§ SELECTED EXTRACT:
= Early Years Learning Framework =

Australian early childhood curriculum

The Early Years Learning Framework (commonly known as EYLF) is the national curriculum framework for early childhood education in Australia, which commenced in 2009. It provides guidance for educators working with children from birth to five years of age in Australia, including long-day care, family day care, preschool and kindergarten settings. The EYLF outlines the principles, practices and learning outcomes intended to support children's learning, development and wellbeing during their early years.

==Development of EYLF==
The EYLF was first introduced in 2009, and in 2012 became part of the implementation of Australia's overarching National Quality Framework (NQF) laws, regulations and quality ratings for early childhood education and care. It was developed collaboratively by the Australian and State and Territory Governments with substantial input from the early childhood sector and early childhood academics. The Framework incorporates feedback from an extensive consultation process, including two national symposiums, national public consultation forums, focus groups, an online forum and case-study trials.

The Early Years Learning Framework Professional Learning Program (EYLF PLP), was developed for the Australian Government by Early Childhood Australia in 2009, to provide ongoing professional support to childcare services in the EYLF implementation process. The program was incorporated into the National Quality Standard Professional Learning Program (NQS PLP). The NQS PLP focuses on assistance for services to meet the National Quality Standard.

The Victorian Department of Education and Training adapted the EYLF and in 2016 published the Victorian Early Years Learning and Development Framework (VEYLDF). The VEYLDF has been implemented across Victoria providing a framework for working with children from birth to eight years of age (extending beyond the EYLF) covering the first years of primary school. While the EYLF moved to Version 2 in January 2023 the VEYLDF has no changes and remains in its original form.

In April 2021 the Education Ministers of Australia announced a review and update of the EYLF. The three-phase process concluded in late 2022, with findings and feedback from a range of pilots to inform recommendations for consideration by Education Ministers.

In January 2023 the Australian Education ministers approved proposed changes and endorsed the use of Version 2.0 of the EYLF under the National Quality Framework. Three new principles were introduced including Aboriginal and Torres Strait Islander perspectives, sustainability, and collaborative leadership and teamwork. The original version 1 was revoked from February 2024.

§ WORK REQUEST A: Return everything in the Early Years Learning Framework article from "In January 2023 the Australian" down to "from February 2024.", copied verbatim.
§ WORK REQUEST B: Supply the next part of the Early Years Learning Framework article, picking up right after its final sentence.

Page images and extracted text
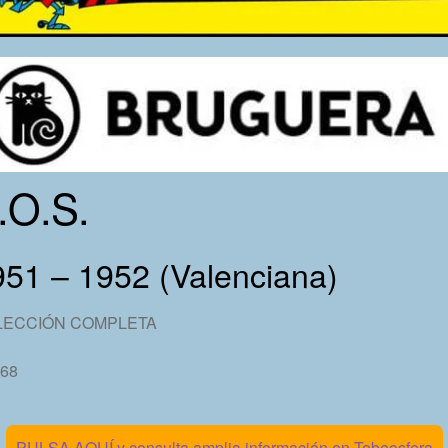
.O.S.
951 – 1952 (Valenciana)
LECCIÓN COMPLETA
 68
PULSA AQUÍ y consulta amplia información en Tebeosfera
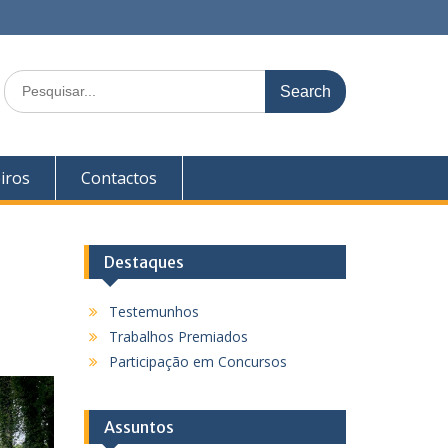
S
e
a
r
c
iros
Contactos
h
f
o
r
Destaques
:
Testemunhos
Trabalhos Premiados
Participação em Concursos
Assuntos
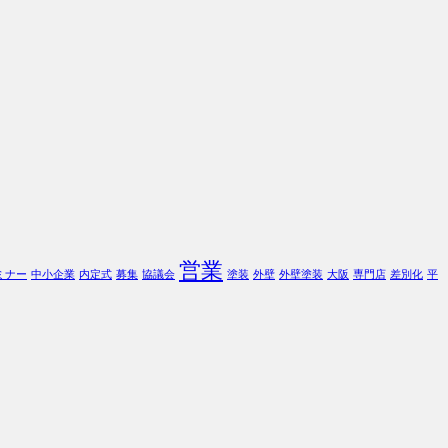
営業
ミナー
中小企業
内定式
募集
協議会
塗装
外壁
外壁塗装
大阪
専門店
差別化
平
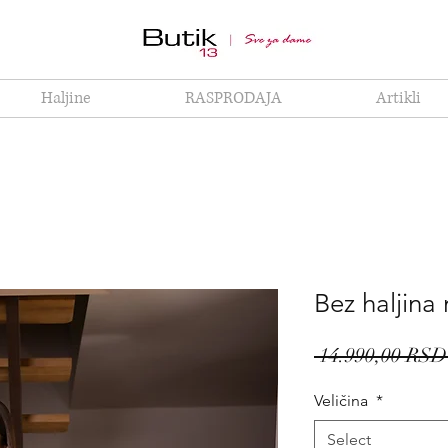
Haljine
RASPRODAJA
Artikli
Bez haljina
 14.990,00 RSD
Veličina
*
Select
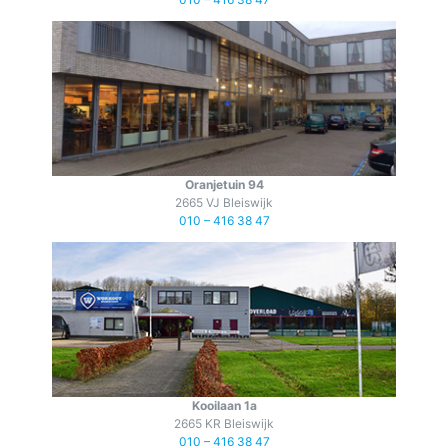
Oranjetuin 94
2665 VJ Bleiswijk
010 – 416 38 47
Kooilaan 1a
2665 KR Bleiswijk
010 – 416 38 47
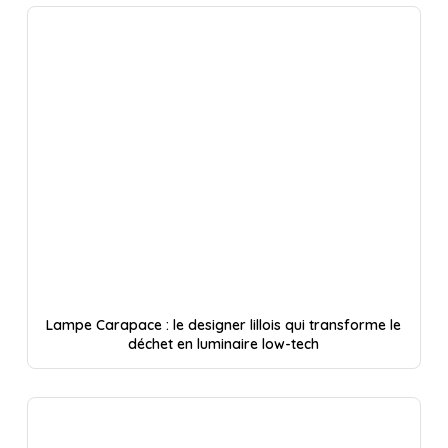
Lampe Carapace : le designer lillois qui transforme le
déchet en luminaire low-tech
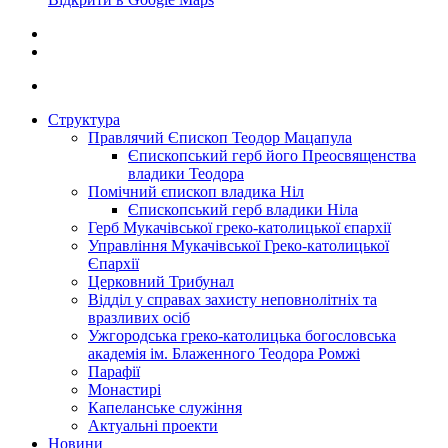
Структура
Правлячий Єпископ Теодор Мацапула
Єпископський герб його Преосвященства
владики Теодора
Помічний єпископ владика Ніл
Єпископський герб владики Ніла
Герб Мукачівської греко-католицької єпархії
Управління Мукачівської Греко-католицької
Єпархії
Церковний Трибунал
Відділ у справах захисту неповнолітніх та
вразливих осіб
Ужгородська греко-католицька богословська
академія ім. Блаженного Теодора Ромжі
Парафії
Монастирі
Капеланське служіння
Актуальні проекти
Новини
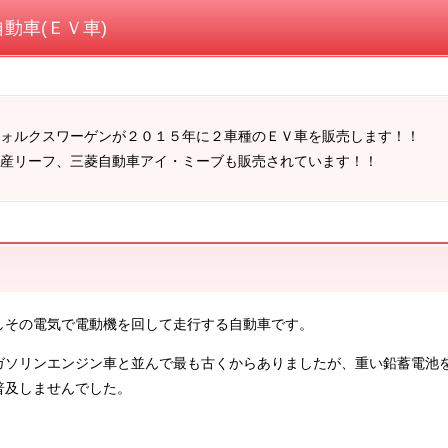
動車(ＥＶ車)
ォルクスワーゲンが２０１５年に２車種のＥＶ車を販売します！！
産リーフ、三菱自動車アイ・ミーブも販売されています！！
しその電気で電動機を回して走行する自動車です。
ガソリンエンジン車と並んで最も古くからありましたが、重い鉛蓄電池
普及しませんでした。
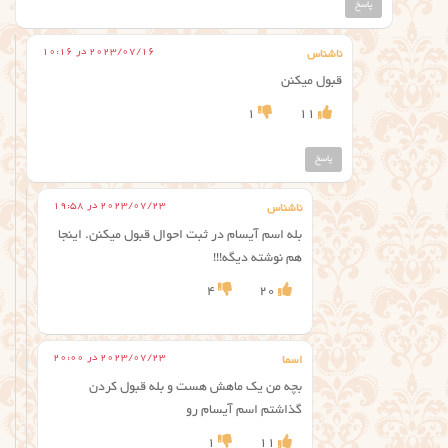
پاسخ
2023/07/16 در 10:16
ناشناس
قبول میکنن
1
11
پاسخ
2023/07/23 در 19:58
ناشناس
بله اسم آیسام در ثبت احوال قبول میکنن. اینجا
هم نوشته دیگه!!!
4
20
2023/07/23 در 20:00
اسما
بچه من یک ماهش هست و بله قبول کردن
گذاشتم اسم آیسام رو
1
11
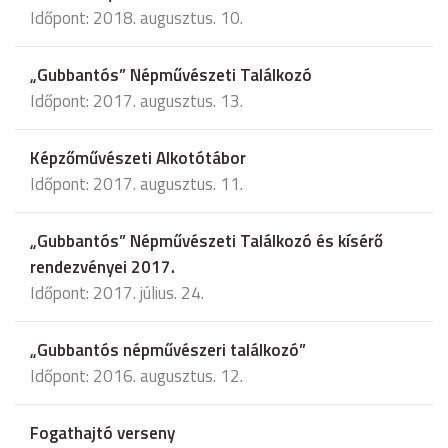
Időpont: 2018. augusztus. 10.
„Gubbantós” Népművészeti Találkozó
Időpont: 2017. augusztus. 13.
Képzőművészeti Alkotótábor
Időpont: 2017. augusztus. 11.
„Gubbantós” Népművészeti Találkozó és kísérő
rendezvényei 2017.
Időpont: 2017. július. 24.
„Gubbantós népművészeri találkozó”
Időpont: 2016. augusztus. 12.
Fogathajtó verseny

§ RESPONSE A:
In January 2023 the Australian Education ministers approved proposed changes and endorsed the use of Version 2.0 of the EYLF under the National Quality Framework. Three new principles were introduced including Aboriginal and Torres Strait Islander perspectives, sustainability, and collaborative leadership and teamwork. The original version 1 was revoked from February 2024.

§ RESPONSE B:
==Description==
The EYLF consists of three parts that outline the environment that educators in Australia should shape around children:

1. Principles: goals for the care, e.g. "Secure, respectful and reciprocal relationships";
2. Practices: guidelines for how to achieve the goals set out in the principles (includes hands-on examples);
3. Outcomes: a list of 5 overall goals, each with 2-5 sub-goals. Each of those sub-goals has a list of things that the child could have done to meet the overall goal, serving as an easy reference for teachers (see example structure below):
- Learning Outcome 1: Children have a strong sense of identity
- Learning Outcome 2: Children are connected with and contribute to their world
- Learning Outcome 3: Children have a strong sense of wellbeing
- Learning Outcome 4: Children are confident and involved learners
- Learning Outcome 5: Children are effective communicators

== Relationship to the National Quality Framework and National Quality Standard ==
Australia's National Quality Framework (NQF) is the national system for regulating, assessing and improving the quality of early childhood education and care services. Within the NQF, the EYLF provides the national curriculum framework that guides children's learning and development, while the National Quality Standard (NQS) sets the benchmarks against which services are assessed and rated. Together the EYLF and NQS provide a consistent approach to early learning pedagogy, practice and quality assurance across Australia.

== Translations and accessibility ==
The Australian Department of Education has made the EYLF available in over 20 community languages to support accessibility for educators and families from diverse backgrounds.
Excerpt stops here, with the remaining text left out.